INFORMATION SUPPLIED>
---*---
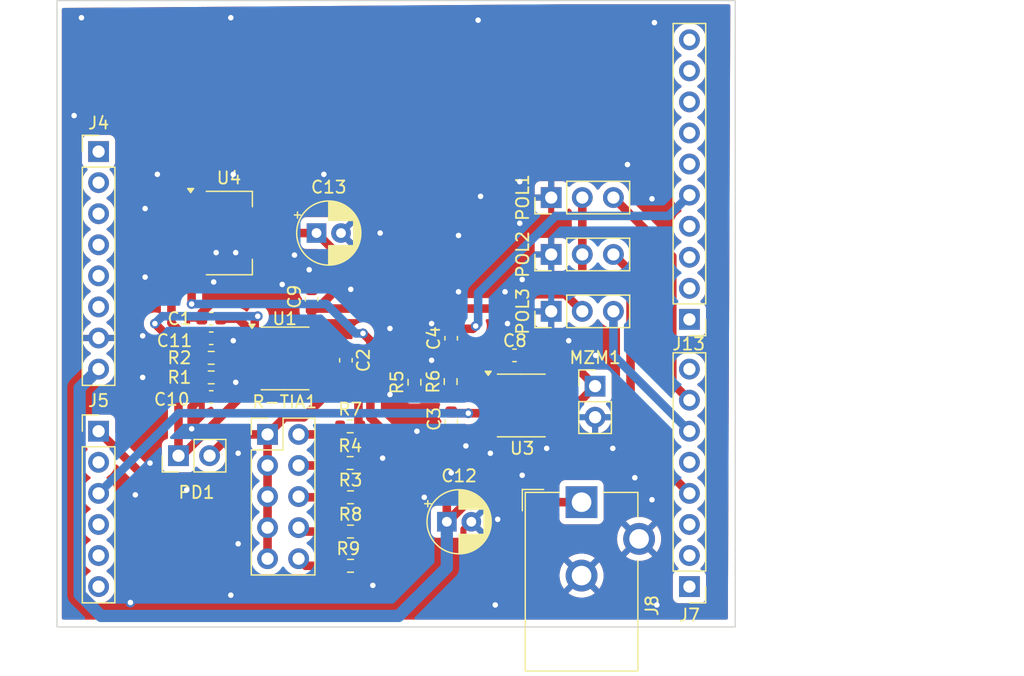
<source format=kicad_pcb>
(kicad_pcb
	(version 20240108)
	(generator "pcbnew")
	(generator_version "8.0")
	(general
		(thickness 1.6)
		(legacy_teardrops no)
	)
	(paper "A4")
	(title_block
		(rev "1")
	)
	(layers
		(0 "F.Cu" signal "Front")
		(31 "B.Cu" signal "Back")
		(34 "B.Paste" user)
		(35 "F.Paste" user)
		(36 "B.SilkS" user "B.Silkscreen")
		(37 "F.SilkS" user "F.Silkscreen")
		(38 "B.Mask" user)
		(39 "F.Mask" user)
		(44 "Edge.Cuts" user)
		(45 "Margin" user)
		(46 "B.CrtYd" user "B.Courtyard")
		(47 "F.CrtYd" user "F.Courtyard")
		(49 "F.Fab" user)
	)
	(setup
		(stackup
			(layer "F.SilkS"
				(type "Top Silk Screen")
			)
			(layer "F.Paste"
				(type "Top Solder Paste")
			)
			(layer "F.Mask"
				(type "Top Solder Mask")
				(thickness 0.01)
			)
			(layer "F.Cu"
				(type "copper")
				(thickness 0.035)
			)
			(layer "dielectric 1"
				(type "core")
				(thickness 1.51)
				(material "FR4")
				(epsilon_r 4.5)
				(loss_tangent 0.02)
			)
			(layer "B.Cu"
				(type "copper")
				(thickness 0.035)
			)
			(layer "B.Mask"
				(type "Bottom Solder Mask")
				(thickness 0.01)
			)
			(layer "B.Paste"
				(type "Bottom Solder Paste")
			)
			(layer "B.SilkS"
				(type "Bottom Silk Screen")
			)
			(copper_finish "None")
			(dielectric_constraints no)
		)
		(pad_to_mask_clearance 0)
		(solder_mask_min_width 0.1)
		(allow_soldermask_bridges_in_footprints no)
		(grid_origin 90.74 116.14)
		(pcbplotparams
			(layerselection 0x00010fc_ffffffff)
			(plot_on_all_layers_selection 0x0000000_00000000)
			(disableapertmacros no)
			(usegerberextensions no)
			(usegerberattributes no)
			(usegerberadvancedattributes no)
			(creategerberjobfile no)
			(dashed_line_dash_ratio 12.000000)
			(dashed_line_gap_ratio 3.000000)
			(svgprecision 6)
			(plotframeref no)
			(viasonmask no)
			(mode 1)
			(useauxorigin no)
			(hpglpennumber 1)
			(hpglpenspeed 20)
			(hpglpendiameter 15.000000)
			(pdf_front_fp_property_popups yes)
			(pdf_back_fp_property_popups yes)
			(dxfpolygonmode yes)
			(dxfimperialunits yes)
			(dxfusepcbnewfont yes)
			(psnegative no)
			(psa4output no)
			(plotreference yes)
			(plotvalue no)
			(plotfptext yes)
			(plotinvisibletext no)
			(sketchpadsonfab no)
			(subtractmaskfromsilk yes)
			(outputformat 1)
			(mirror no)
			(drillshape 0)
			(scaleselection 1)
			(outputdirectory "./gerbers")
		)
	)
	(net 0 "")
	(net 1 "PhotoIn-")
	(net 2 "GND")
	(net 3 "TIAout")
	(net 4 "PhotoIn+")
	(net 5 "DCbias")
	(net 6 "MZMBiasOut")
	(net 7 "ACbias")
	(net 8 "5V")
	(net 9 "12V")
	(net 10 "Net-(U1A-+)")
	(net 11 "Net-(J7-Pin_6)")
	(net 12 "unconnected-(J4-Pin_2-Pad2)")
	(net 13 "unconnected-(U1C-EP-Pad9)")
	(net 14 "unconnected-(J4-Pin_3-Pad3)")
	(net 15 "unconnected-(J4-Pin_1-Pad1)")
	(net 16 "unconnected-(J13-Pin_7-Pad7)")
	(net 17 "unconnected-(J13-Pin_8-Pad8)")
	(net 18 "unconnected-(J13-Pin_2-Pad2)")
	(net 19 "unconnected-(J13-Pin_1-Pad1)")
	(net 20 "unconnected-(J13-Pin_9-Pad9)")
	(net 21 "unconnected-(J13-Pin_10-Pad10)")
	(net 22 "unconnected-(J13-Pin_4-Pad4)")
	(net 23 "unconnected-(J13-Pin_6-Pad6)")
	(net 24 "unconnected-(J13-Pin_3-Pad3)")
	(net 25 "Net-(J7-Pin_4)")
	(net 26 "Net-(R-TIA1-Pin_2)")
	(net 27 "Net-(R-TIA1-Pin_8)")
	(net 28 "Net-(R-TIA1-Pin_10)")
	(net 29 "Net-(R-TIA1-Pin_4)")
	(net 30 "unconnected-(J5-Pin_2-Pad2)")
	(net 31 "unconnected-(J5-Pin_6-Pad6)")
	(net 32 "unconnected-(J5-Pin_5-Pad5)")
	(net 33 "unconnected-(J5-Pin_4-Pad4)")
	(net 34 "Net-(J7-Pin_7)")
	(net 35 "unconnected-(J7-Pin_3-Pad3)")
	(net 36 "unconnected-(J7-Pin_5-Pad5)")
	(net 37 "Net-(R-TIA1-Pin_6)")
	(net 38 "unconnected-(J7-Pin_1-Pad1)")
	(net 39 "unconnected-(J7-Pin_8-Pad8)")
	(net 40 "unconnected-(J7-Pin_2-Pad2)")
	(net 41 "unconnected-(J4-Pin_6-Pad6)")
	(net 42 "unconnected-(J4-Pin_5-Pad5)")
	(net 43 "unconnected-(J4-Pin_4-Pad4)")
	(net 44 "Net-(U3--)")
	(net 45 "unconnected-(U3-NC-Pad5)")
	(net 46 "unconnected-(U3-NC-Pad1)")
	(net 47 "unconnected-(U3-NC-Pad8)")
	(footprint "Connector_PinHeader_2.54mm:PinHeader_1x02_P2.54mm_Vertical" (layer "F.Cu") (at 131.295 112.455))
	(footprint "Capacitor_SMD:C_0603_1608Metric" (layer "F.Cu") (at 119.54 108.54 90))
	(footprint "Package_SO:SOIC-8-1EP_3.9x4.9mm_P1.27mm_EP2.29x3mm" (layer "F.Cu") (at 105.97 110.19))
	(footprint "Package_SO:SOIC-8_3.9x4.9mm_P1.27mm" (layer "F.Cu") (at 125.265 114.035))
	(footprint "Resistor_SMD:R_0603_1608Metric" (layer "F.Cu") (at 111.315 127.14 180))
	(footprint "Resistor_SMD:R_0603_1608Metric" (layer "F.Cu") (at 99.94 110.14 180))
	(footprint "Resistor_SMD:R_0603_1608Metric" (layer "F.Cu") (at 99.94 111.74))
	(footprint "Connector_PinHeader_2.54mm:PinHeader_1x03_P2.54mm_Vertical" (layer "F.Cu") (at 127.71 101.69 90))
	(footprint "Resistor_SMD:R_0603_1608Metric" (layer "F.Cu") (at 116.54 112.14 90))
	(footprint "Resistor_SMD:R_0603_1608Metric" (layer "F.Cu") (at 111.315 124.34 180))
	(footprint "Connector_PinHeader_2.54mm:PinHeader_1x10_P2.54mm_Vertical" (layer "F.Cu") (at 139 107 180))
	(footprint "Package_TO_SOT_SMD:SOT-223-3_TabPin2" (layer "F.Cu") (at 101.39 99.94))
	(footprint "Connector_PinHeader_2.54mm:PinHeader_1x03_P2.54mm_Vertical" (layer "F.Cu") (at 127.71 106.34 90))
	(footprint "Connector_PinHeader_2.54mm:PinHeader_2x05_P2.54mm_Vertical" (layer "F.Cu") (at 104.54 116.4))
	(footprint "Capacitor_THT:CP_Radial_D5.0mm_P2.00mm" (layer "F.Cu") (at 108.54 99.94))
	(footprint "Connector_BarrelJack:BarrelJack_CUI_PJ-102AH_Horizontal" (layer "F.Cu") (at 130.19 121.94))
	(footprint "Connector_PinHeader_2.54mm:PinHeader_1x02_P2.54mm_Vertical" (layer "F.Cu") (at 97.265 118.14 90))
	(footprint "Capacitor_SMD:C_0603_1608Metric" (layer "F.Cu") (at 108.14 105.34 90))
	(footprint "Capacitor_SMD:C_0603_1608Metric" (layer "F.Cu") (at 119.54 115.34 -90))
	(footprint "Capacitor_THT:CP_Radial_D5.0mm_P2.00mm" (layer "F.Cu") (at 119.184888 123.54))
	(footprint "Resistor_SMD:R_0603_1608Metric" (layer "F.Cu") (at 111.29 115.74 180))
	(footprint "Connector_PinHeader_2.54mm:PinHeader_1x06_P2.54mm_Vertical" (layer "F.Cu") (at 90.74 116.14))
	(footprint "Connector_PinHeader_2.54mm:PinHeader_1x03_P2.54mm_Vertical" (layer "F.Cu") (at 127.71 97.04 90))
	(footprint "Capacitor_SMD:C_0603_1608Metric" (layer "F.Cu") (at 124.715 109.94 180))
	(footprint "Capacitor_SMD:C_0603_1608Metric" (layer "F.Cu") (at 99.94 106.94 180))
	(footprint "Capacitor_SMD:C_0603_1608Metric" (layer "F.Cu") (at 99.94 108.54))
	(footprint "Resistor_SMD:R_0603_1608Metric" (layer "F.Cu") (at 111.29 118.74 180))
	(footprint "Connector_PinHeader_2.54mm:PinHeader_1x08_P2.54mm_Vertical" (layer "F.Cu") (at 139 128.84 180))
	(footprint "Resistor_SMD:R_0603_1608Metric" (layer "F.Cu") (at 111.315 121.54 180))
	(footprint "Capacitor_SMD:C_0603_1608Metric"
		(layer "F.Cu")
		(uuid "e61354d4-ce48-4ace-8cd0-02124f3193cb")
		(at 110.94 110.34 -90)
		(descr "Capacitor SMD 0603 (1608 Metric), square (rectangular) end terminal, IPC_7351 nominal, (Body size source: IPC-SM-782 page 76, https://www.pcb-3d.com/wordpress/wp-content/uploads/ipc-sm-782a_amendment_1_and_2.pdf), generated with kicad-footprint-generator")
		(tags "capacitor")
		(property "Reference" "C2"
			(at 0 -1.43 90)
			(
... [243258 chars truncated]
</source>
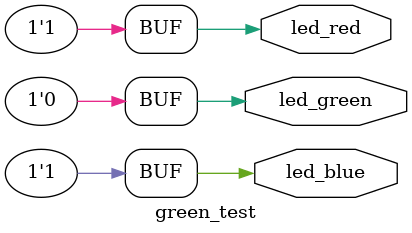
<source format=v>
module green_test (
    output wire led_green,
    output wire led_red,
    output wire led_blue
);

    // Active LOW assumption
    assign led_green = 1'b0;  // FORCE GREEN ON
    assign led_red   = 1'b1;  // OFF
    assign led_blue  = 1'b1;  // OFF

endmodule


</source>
---*---
WRITTEN TASK> Set down, unchanged, only those lines above that fall between the line with "(at 90.74 116.14))" and the line with "(at 99.94 108.54))", the two end lines included.

OUTPUT FOR THIS TASK>
	(footprint "Connector_PinHeader_2.54mm:PinHeader_1x06_P2.54mm_Vertical" (layer "F.Cu") (at 90.74 116.14))
	(footprint "Connector_PinHeader_2.54mm:PinHeader_1x03_P2.54mm_Vertical" (layer "F.Cu") (at 127.71 97.04 90))
	(footprint "Capacitor_SMD:C_0603_1608Metric" (layer "F.Cu") (at 124.715 109.94 180))
	(footprint "Capacitor_SMD:C_0603_1608Metric" (layer "F.Cu") (at 99.94 106.94 180))
	(footprint "Capacitor_SMD:C_0603_1608Metric" (layer "F.Cu") (at 99.94 108.54))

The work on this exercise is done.